E logo de cara minha primeira dúvida foi sobre o que escrever. Há milhares de outras pessoas escrevendo e produzindo textos tão maravilhosos por aí que me senti um babaca completo por querer também escrever pros outros. Sim, porque na Internet escrevemos pros outros e não pra nós mesmos. Aliás, tudo o que se faz na Internet tem algo de egocêntrico, algo de "vejam como eu sou bom". É só analisar as ferramentas virtuais que estão aí: Orkut - um lugar onde vc expõe fotos suas pra mostrar pros outros, adorando quando pessoas escrevem pra vc; Twitter - um espaço onde se escreve o mínimo pra dizer "what are you doing"; Youtube - O nome já traduz, "You" (você)+ "Tube" (alusão ao tubo catódico que gera as imagens da televisão). Ou seja, a internet é uma grande rua, com vitrines de lojas onde todos querem "se" vender.
E mesmo tendo essa opinião ranzinza, porque montei um Blog?
Era muito mais fácil eu ficar sossegado, tranquilo, só lendo o que os outros escrevem por aí. É muito mais cômodo, é muito mais simples. Porém percebi que tinha muito texto parado, criado para um dia publicar em algum lugar - todo jornalista tem como sonho maior publicar seus pensamentos em livros - e eu notei que a Internet pode ser esse lugar. Não que eu tenha capacidade e competência pra isso, mas imaginei ser legal ter um espaço onde eu pudesse exercitar o meu próprio texto antes de procurar uma editora ou algo que o valha. É como um cara que vai na academia. Lá ele procura exercitar seus músculos. Pra mim, a Internet serve hoje como uma academia, onde eu posso exercitar o meu já combalido cérebro.

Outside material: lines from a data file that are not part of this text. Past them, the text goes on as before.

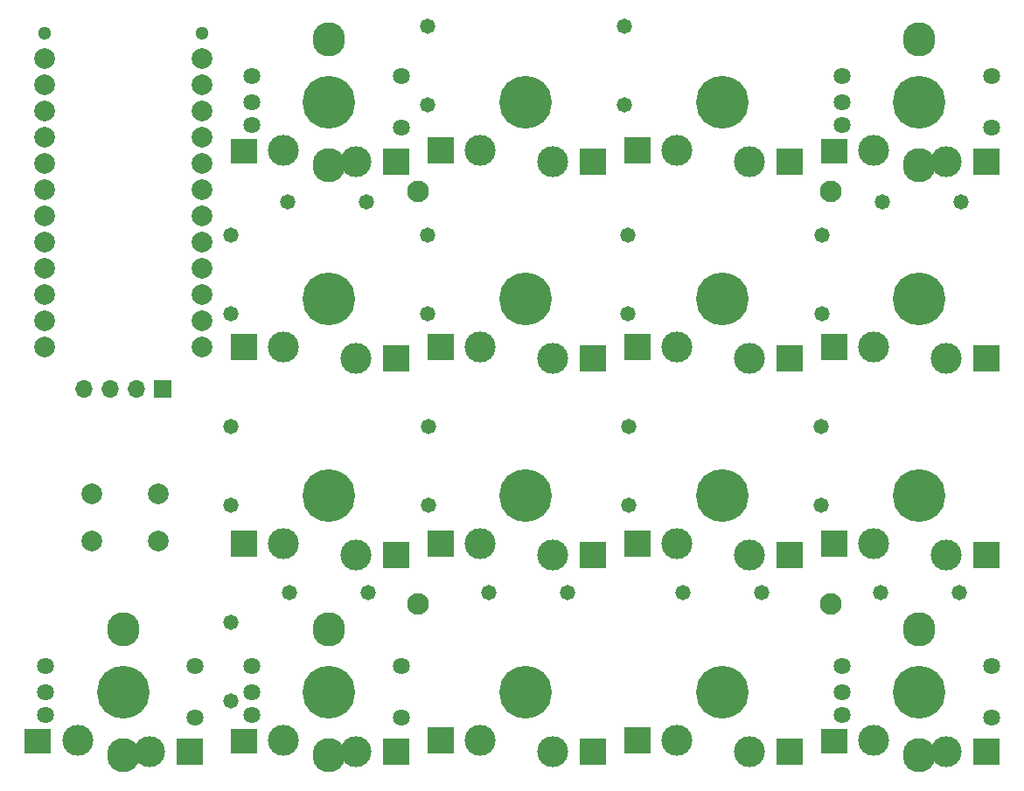
<source format=gbs>
G04 #@! TF.GenerationSoftware,KiCad,Pcbnew,9.0.7*
G04 #@! TF.CreationDate,2026-01-18T21:54:30+01:00*
G04 #@! TF.ProjectId,dumbpad,64756d62-7061-4642-9e6b-696361645f70,rev?*
G04 #@! TF.SameCoordinates,Original*
G04 #@! TF.FileFunction,Soldermask,Bot*
G04 #@! TF.FilePolarity,Negative*
%FSLAX46Y46*%
G04 Gerber Fmt 4.6, Leading zero omitted, Abs format (unit mm)*
G04 Created by KiCad (PCBNEW 9.0.7) date 2026-01-18 21:54:30*
%MOMM*%
%LPD*%
G01*
G04 APERTURE LIST*
%ADD10R,1.700000X1.700000*%
%ADD11O,1.700000X1.700000*%
%ADD12C,3.000000*%
%ADD13C,5.100000*%
%ADD14C,1.627000*%
%ADD15O,3.127000X3.302000*%
%ADD16O,3.127000X3.314500*%
%ADD17R,2.550000X2.475000*%
%ADD18R,2.550000X2.550000*%
%ADD19C,2.006600*%
%ADD20C,1.300000*%
%ADD21C,2.100000*%
%ADD22C,1.477000*%
G04 APERTURE END LIST*
D10*
X113900000Y-104000000D03*
D11*
X111360000Y-104000000D03*
X108820000Y-104000000D03*
X106280000Y-104000000D03*
D12*
X182751100Y-138103600D03*
D13*
X187151100Y-133403600D03*
D12*
X189751100Y-139153600D03*
D14*
X179651100Y-130903600D03*
X179651100Y-135603600D03*
X179651100Y-133403600D03*
D15*
X187151100Y-139503600D03*
D16*
X187151100Y-127309850D03*
D14*
X194151100Y-130903600D03*
X194151100Y-135903600D03*
D17*
X178876100Y-138141100D03*
D18*
X193626100Y-139153600D03*
D12*
X182751100Y-80953600D03*
D13*
X187151100Y-76253600D03*
D12*
X189751100Y-82003600D03*
D14*
X179651100Y-73753600D03*
X179651100Y-78453600D03*
X179651100Y-76253600D03*
D15*
X187151100Y-82353600D03*
D16*
X187151100Y-70159850D03*
D14*
X194151100Y-73753600D03*
X194151100Y-78753600D03*
D17*
X178876100Y-80991100D03*
D18*
X193626100Y-82003600D03*
D12*
X125601100Y-138103600D03*
D13*
X130001100Y-133403600D03*
D12*
X132601100Y-139153600D03*
D14*
X122501100Y-130903600D03*
X122501100Y-135603600D03*
X122501100Y-133403600D03*
D15*
X130001100Y-139503600D03*
D16*
X130001100Y-127309850D03*
D14*
X137001100Y-130903600D03*
X137001100Y-135903600D03*
D17*
X121726100Y-138141100D03*
D18*
X136476100Y-139153600D03*
D12*
X105651100Y-138103600D03*
D13*
X110051100Y-133403600D03*
D12*
X112651100Y-139153600D03*
D14*
X102551100Y-130903600D03*
X102551100Y-135603600D03*
X102551100Y-133403600D03*
D15*
X110051100Y-139503600D03*
D16*
X110051100Y-127309850D03*
D14*
X117051100Y-130903600D03*
X117051100Y-135903600D03*
D17*
X101776100Y-138141100D03*
D18*
X116526100Y-139153600D03*
D12*
X125601100Y-80953600D03*
D13*
X130001100Y-76253600D03*
D12*
X132601100Y-82003600D03*
D14*
X122501100Y-73753600D03*
X122501100Y-78453600D03*
X122501100Y-76253600D03*
D15*
X130001100Y-82353600D03*
D16*
X130001100Y-70159850D03*
D14*
X137001100Y-73753600D03*
X137001100Y-78753600D03*
D17*
X121726100Y-80991100D03*
D18*
X136476100Y-82003600D03*
D19*
X106997600Y-114228800D03*
X113500000Y-114228800D03*
X106997600Y-118750000D03*
X113500000Y-118750000D03*
D20*
X117671100Y-69550000D03*
X102431100Y-69550000D03*
D19*
X117671100Y-72053600D03*
X117671100Y-74593600D03*
X117671100Y-77133600D03*
X117671100Y-79673600D03*
X117671100Y-82213600D03*
X117671100Y-84753600D03*
X117671100Y-87293600D03*
X117671100Y-89833600D03*
X117671100Y-92373600D03*
X117671100Y-94913600D03*
X117671100Y-97453600D03*
X117671100Y-99993600D03*
X102431100Y-99993600D03*
X102431100Y-97453600D03*
X102431100Y-94913600D03*
X102431100Y-92373600D03*
X102431100Y-89833600D03*
X102431100Y-87293600D03*
X102431100Y-84753600D03*
X102431100Y-82213600D03*
X102431100Y-79673600D03*
X102431100Y-77133600D03*
X102431100Y-74593600D03*
X102431100Y-72053600D03*
D12*
X182751100Y-119053600D03*
D13*
X187151100Y-114353600D03*
D12*
X189751100Y-120103600D03*
D18*
X178876100Y-119053600D03*
X193626100Y-120103600D03*
D12*
X125601100Y-119053600D03*
D13*
X130001100Y-114353600D03*
D12*
X132601100Y-120103600D03*
D18*
X121726100Y-119053600D03*
X136476100Y-120103600D03*
D21*
X178600000Y-84900000D03*
D22*
X139500000Y-76520000D03*
X139500000Y-68900000D03*
D12*
X144651100Y-138103600D03*
D13*
X149051100Y-133403600D03*
D12*
X151651100Y-139153600D03*
D18*
X140776100Y-138103600D03*
X155526100Y-139153600D03*
D21*
X178600000Y-124900000D03*
D22*
X158600000Y-76520000D03*
X158600000Y-68900000D03*
D12*
X163701100Y-138103600D03*
D13*
X168101100Y-133403600D03*
D12*
X170701100Y-139153600D03*
D18*
X159826100Y-138103600D03*
X174576100Y-139153600D03*
D22*
X126000000Y-85900000D03*
X133620000Y-85900000D03*
X183600000Y-85900000D03*
X191220000Y-85900000D03*
X145500000Y-123800000D03*
X153120000Y-123800000D03*
X120500000Y-134220000D03*
X120500000Y-126600000D03*
X120500000Y-96720000D03*
X120500000Y-89100000D03*
X183400000Y-123800000D03*
X191020000Y-123800000D03*
X120500000Y-115320000D03*
X120500000Y-107700000D03*
X164300000Y-123800000D03*
X171920000Y-123800000D03*
D12*
X144651100Y-119053600D03*
D13*
X149051100Y-114353600D03*
D12*
X151651100Y-120103600D03*
D18*
X140776100Y-119053600D03*
X155526100Y-120103600D03*
D12*
X163701100Y-100003600D03*
D13*
X168101100Y-95303600D03*
D12*
X170701100Y-101053600D03*
D18*
X159826100Y-100003600D03*
X174576100Y-101053600D03*
D12*
X125601100Y-100003600D03*
D13*
X130001100Y-95303600D03*
D12*
X132601100Y-101053600D03*
D18*
X121726100Y-100003600D03*
X136476100Y-101053600D03*
D22*
X177600000Y-115320000D03*
X177600000Y-107700000D03*
D12*
X163701100Y-119053600D03*
D13*
X168101100Y-114353600D03*
D12*
X170701100Y-120103600D03*
D18*
X159826100Y-119053600D03*
X174576100Y-120103600D03*
D22*
X139600000Y-115320000D03*
X139600000Y-107700000D03*
D21*
X138600000Y-84900000D03*
D12*
X182751100Y-100003600D03*
D13*
X187151100Y-95303600D03*
D12*
X189751100Y-101053600D03*
D18*
X178876100Y-100003600D03*
X193626100Y-101053600D03*
D22*
X159000000Y-115320000D03*
X159000000Y-107700000D03*
D12*
X144651100Y-100003600D03*
D13*
X149051100Y-95303600D03*
D12*
X151651100Y-101053600D03*
D18*
X140776100Y-100003600D03*
X155526100Y-101053600D03*
D21*
X138600000Y-124900000D03*
D22*
X126200000Y-123800000D03*
X133820000Y-123800000D03*
X139500000Y-96720000D03*
X139500000Y-89100000D03*
D12*
X163701100Y-80953600D03*
D13*
X168101100Y-76253600D03*
D12*
X170701100Y-82003600D03*
D18*
X159826100Y-80953600D03*
X174576100Y-82003600D03*
D22*
X158900000Y-96720000D03*
X158900000Y-89100000D03*
D12*
X144651100Y-80953600D03*
D13*
X149051100Y-76253600D03*
D12*
X151651100Y-82003600D03*
D18*
X140776100Y-80953600D03*
X155526100Y-82003600D03*
D22*
X177700000Y-96720000D03*
X177700000Y-89100000D03*
M02*

</source>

Tenho muita coisa escrita e guardada em algum lugar. Cartas que eu nunca mandei, contos que eu nunca li novamente, poeminhas de adolescência - quando a gente imaginava que a vida seria perfeita e que quando eu tivesse 30 anos estaria com casa própria, carro do ano, filho(s) e com um casamento feliz (pfiu!). Penso que estava na hora de dar um fim nisso tudo. Guardar na Internet não ocupa espaço e aqui em casa a coisa já está juntando traças.
Não vou me preocupar com a norma culta. Às favas com a norma culta. Se o presidente fala os impropérios que fala, vou eu me preocupar com acentuação correta e boa pontuação? Vou escrever o que me der na telha, o que eu estiver à fim de escrever e não espero que as pessoas (corajosas que forem) gostem disso aqui. Somente quero escrever. Falar pras pessoas o que eu gostaria, desentalar algumas opiniões que tenho há anos, palpitar sobre coisas legais que eu vejo nas ruas, contar da vida, dos amores, das amizades (poucas), falar do passado (sou saudosista por demais) e tentar vislumbrar o futuro. Quem tiver curiosidade de entrar aqui e ler, será bem vindo.
Vou publicar artigos meus que já saíram em revistas, vou postar vídeos que eu acho legais, músicas que acho importantes, coisas e mais coisas. Quando comprar uma webcam posso pensar em montar um videocast, mas isso é audacioso demais.
Não pretendo nada além de escrever, pensar e compartilhar. Vou exercer meu lado "egocêntrico" na Internet. E quem quiser acessar, é pela própria conta e risco.
Espero que gostem. Eu pelo menos vou.